-- The task --
Find each line in the rows below that contains the word "КРЕПОСТЬ", and copy those lines.

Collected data
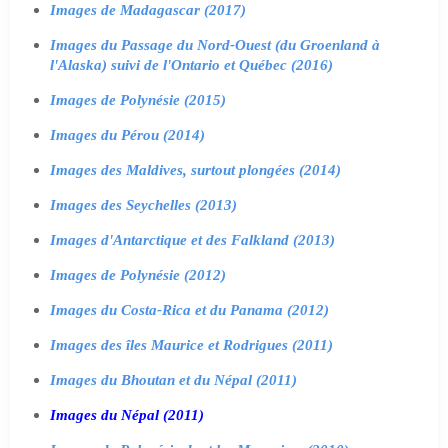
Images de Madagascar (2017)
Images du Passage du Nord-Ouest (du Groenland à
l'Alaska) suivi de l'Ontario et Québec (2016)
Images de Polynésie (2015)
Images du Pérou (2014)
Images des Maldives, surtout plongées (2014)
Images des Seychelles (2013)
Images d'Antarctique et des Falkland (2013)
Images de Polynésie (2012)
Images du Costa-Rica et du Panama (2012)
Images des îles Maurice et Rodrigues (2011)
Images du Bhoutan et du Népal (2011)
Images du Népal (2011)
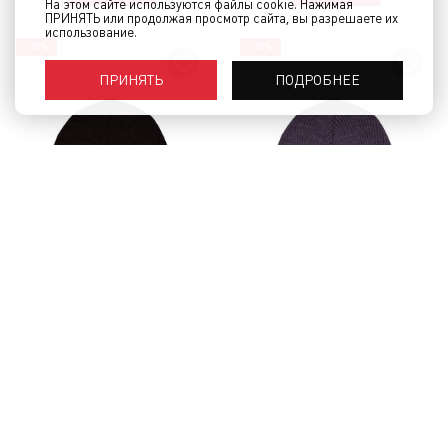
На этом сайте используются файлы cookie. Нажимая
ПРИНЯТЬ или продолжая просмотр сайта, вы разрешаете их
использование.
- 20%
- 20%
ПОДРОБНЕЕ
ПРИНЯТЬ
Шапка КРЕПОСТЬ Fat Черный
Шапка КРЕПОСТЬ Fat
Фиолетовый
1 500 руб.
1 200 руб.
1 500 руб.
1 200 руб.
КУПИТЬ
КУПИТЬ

-- Solution for this task --
Шапка КРЕПОСТЬ Fat Черный
Шапка КРЕПОСТЬ Fat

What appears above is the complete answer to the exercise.